After Bottoms terminated the city’s relationship with ICE, the federal agency entered into an agreement with a private facility in Clayton County to house detainees. There are three other detention centers in Georgia, hours away from Atlanta, in Lumpkin, Ocilla and Folkston.

“It is amazing to think the mayor actually said — in her words — she would not be complicit in an immigration policy that intentionally inflicts misery,” said Pence, flanked by Gov. Brian Kemp, U.S. Sen. David Perdue and U.S. Rep. Doug Collins.

“I would say to the mayor that criminal illegal immigrants — gang members on our streets — are what inflict misery. The flow of illegal drugs like cocaine and meth and fentanyl inflict misery and wreck our families and communities. Human trafficking inflicts misery.”

The mayor has said her move was prompted by the Trump administration’s “zero-tolerance” immigration policy on the southwest border, which led to the separation of many immigrant families last year.

“If there are politicians whose family values include ripping children from their parents’ arms,” she said in a statement Thursday, “I fundamentally disagree and believe my decision to end that agreement fully reflects my values.”

Pence took aim at Bottoms on his way to a campaign fundraiser for Perdue, who is up for re-election next year.
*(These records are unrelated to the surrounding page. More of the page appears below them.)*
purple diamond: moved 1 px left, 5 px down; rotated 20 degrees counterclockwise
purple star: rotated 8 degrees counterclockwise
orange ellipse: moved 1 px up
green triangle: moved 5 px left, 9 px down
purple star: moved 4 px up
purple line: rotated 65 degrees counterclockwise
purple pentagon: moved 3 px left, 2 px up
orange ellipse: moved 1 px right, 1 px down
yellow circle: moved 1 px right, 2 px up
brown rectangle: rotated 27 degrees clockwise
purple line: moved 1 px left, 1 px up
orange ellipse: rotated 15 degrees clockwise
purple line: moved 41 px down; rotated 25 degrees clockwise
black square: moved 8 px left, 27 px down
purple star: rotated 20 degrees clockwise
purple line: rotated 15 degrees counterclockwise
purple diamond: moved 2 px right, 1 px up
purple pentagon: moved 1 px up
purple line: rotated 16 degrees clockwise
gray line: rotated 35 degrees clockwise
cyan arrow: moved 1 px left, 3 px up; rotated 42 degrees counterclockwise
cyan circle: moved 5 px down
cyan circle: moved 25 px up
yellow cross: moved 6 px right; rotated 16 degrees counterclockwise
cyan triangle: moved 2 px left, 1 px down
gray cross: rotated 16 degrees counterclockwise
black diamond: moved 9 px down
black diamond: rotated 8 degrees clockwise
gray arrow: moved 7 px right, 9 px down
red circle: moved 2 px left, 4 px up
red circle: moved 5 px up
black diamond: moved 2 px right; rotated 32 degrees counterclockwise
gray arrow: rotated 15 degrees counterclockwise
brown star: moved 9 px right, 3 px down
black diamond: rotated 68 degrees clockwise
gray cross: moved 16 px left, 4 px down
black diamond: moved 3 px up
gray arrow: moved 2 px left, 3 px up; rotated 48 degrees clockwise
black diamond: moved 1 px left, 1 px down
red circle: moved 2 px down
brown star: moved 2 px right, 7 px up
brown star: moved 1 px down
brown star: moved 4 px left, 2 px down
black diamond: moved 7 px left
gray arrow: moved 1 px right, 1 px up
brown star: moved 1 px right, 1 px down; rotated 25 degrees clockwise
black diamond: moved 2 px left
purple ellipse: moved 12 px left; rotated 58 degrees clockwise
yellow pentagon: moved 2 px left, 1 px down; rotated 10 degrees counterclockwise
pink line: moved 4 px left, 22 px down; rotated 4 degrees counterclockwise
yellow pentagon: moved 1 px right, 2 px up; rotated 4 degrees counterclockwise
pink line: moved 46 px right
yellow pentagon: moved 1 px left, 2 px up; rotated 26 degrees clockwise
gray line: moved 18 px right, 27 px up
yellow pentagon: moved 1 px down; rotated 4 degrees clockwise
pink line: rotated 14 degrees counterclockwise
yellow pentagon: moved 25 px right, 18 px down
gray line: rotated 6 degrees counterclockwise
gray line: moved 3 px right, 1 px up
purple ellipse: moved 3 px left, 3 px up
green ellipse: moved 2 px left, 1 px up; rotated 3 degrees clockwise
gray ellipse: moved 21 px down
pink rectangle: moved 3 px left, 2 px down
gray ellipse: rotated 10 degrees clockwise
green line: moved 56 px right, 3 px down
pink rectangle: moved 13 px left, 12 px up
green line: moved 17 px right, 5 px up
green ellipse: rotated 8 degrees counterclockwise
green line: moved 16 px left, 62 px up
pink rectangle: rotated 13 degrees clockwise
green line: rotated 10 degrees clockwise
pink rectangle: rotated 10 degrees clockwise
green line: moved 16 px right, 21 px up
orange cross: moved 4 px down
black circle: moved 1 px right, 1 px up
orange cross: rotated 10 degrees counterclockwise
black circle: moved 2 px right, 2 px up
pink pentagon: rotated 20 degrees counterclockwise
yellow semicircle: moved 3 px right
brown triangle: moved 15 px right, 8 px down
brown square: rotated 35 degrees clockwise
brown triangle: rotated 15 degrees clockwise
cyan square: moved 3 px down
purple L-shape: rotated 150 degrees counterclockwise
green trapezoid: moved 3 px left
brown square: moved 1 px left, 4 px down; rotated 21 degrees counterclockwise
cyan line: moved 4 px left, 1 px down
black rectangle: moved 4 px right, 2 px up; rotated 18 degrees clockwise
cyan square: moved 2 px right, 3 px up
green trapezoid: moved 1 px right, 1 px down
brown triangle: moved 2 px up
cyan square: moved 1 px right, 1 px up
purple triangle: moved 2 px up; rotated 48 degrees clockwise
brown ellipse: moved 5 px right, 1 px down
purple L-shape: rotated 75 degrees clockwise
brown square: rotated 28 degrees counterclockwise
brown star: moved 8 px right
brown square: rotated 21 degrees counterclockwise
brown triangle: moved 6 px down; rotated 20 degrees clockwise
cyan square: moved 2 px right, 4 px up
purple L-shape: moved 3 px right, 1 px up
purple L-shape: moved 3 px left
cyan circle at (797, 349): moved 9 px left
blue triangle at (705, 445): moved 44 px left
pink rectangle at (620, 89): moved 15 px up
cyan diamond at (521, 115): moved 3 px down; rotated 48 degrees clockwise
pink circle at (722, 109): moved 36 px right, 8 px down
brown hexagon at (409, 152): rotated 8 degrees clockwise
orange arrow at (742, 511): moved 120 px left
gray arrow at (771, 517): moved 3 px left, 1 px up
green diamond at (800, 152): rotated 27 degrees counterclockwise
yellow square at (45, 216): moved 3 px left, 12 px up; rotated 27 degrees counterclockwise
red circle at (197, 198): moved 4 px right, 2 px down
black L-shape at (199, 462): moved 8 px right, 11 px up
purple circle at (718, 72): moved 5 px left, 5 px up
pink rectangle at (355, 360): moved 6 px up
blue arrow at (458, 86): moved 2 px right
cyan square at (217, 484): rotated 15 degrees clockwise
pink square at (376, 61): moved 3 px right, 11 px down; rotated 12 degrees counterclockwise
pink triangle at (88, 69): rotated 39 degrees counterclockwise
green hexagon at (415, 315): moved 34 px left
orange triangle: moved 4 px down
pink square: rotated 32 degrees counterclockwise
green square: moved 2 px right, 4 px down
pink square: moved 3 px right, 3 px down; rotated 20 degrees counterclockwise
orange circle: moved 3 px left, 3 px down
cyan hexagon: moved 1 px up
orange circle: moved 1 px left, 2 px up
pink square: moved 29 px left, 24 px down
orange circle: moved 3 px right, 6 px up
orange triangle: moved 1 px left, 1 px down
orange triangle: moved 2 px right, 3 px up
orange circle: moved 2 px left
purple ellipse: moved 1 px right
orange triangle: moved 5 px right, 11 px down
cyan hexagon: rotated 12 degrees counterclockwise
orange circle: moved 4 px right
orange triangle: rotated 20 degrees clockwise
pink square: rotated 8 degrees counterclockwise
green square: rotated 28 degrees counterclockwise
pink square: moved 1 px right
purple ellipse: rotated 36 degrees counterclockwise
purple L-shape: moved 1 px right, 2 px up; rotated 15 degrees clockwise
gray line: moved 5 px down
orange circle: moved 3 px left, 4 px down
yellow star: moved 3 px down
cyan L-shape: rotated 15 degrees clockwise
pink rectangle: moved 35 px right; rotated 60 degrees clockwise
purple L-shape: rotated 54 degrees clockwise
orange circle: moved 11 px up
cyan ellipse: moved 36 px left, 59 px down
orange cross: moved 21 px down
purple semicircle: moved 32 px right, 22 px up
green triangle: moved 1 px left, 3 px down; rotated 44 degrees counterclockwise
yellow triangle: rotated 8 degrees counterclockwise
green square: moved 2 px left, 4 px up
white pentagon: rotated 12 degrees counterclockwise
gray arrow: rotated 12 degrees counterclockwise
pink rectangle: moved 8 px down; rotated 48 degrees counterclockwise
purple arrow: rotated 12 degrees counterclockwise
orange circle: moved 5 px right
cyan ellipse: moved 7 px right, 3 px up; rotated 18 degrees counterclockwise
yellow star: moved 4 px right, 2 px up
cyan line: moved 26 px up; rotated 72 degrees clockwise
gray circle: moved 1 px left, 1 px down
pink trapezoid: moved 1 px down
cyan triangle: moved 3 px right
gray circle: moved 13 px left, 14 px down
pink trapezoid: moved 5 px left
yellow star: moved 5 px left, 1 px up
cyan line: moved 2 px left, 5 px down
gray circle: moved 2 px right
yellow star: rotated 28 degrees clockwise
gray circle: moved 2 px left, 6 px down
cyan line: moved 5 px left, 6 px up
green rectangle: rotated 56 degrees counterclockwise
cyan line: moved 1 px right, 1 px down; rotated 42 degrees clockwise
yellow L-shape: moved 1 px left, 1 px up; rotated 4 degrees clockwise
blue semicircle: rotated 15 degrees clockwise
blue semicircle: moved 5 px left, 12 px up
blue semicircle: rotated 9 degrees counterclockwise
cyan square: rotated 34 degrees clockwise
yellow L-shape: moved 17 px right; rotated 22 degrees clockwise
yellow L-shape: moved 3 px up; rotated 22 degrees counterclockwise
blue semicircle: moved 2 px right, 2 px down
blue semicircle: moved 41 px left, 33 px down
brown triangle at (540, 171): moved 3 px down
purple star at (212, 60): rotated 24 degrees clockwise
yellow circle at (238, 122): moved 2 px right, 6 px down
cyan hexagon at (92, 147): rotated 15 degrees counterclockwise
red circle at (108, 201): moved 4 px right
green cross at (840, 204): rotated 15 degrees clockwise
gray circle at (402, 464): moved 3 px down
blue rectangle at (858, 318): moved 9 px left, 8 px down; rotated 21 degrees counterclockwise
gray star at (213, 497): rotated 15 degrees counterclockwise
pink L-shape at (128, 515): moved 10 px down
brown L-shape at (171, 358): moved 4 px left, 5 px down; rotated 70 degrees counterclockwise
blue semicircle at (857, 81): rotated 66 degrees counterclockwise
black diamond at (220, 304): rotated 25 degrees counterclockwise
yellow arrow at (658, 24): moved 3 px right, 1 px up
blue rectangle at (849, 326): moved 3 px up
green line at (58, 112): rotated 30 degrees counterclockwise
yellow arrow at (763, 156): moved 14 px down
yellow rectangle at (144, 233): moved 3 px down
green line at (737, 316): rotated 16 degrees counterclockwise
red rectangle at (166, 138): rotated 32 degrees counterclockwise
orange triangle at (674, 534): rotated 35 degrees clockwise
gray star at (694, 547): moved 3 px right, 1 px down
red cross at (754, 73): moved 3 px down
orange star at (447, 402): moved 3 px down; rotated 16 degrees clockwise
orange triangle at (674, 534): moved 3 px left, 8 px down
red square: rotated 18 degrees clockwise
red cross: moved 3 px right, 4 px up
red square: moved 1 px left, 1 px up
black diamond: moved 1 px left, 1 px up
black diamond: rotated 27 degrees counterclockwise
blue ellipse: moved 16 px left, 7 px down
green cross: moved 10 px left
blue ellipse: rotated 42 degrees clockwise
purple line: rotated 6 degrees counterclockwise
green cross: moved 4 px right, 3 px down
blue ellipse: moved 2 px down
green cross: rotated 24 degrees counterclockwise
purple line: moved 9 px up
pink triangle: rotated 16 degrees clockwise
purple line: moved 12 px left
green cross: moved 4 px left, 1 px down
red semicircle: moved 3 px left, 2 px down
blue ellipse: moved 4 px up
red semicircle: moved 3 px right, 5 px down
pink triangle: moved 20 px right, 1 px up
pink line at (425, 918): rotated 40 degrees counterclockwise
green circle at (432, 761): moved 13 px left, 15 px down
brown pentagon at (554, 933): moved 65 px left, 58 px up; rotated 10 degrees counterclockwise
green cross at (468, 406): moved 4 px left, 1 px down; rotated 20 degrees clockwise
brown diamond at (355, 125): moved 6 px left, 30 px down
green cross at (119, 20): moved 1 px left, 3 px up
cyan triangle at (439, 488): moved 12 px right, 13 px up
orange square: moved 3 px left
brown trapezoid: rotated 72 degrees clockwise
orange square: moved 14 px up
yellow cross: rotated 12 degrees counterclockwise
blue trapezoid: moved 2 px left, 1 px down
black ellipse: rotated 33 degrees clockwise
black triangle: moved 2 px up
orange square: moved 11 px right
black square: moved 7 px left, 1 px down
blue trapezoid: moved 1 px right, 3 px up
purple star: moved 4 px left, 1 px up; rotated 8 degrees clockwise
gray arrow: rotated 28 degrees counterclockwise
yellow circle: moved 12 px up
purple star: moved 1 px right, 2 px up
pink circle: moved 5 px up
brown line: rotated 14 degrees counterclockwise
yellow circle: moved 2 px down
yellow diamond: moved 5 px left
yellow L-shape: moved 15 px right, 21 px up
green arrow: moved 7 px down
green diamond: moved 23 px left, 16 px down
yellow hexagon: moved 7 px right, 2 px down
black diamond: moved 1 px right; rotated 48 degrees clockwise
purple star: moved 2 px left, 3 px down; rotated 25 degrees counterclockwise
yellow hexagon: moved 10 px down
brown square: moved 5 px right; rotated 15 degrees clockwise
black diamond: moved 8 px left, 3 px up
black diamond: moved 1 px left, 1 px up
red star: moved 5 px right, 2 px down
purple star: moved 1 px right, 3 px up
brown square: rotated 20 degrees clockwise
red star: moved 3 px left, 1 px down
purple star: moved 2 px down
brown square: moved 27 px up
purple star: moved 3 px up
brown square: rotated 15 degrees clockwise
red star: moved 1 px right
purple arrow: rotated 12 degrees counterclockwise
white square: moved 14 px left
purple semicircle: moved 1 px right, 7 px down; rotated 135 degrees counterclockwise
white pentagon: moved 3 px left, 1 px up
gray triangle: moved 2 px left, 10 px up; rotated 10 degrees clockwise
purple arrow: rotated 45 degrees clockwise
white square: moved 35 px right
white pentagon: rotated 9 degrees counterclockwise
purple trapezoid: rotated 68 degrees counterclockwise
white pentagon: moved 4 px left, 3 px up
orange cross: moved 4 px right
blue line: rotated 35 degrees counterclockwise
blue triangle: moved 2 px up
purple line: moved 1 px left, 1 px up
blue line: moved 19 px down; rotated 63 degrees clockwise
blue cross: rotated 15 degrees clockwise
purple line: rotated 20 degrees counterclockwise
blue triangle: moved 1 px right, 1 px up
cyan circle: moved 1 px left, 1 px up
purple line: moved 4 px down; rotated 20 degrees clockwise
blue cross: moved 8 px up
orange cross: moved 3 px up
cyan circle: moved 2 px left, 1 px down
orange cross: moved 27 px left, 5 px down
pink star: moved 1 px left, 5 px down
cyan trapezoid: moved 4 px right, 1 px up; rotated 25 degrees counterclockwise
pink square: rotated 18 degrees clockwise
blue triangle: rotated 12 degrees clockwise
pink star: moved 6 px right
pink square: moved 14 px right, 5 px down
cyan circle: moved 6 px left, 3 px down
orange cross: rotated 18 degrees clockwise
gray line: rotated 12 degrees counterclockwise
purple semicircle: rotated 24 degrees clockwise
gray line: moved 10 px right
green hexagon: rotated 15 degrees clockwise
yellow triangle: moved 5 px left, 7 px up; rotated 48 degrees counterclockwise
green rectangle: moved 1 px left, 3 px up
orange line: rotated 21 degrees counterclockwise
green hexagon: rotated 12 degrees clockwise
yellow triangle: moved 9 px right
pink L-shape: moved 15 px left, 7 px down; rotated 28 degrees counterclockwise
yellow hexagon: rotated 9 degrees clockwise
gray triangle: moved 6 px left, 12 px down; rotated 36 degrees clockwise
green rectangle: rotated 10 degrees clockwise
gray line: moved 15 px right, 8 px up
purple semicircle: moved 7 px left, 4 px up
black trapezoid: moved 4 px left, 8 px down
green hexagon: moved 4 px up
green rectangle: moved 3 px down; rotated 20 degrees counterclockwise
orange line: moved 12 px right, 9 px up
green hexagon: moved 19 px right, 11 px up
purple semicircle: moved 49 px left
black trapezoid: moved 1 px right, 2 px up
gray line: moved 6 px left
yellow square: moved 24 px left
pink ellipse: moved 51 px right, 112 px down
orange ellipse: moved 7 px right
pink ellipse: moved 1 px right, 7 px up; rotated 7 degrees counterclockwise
Among Perdue’s possible Democratic challengers is Stacey Abrams, a former Georgia House minority leader who narrowly lost the race for governor against Kemp last year. After Bottoms signed her executive order last year, a spokeswoman for Abrams commended the mayor’s “efforts to combat the impact of the administration’s cruel and inhumane family separation policy. Anyone who stands against keeping families together lacks any kind of moral compass.”

Pence also sought to link what is happening on the southwest border, including the flow of illegal drugs and human trafficking, to Atlanta.

“I don’t have to tell any of the ICE agents gathered here that we have a crisis on our southern border,” he said. “That crisis on our southern border is driving drugs and crime and human trafficking here in the streets of Atlanta.”

“Walls work and we are going to build that wall,” Pence said. “We are going to secure our border, and we are going to continue to support the men and women of ICE here in Georgia and all across the country.”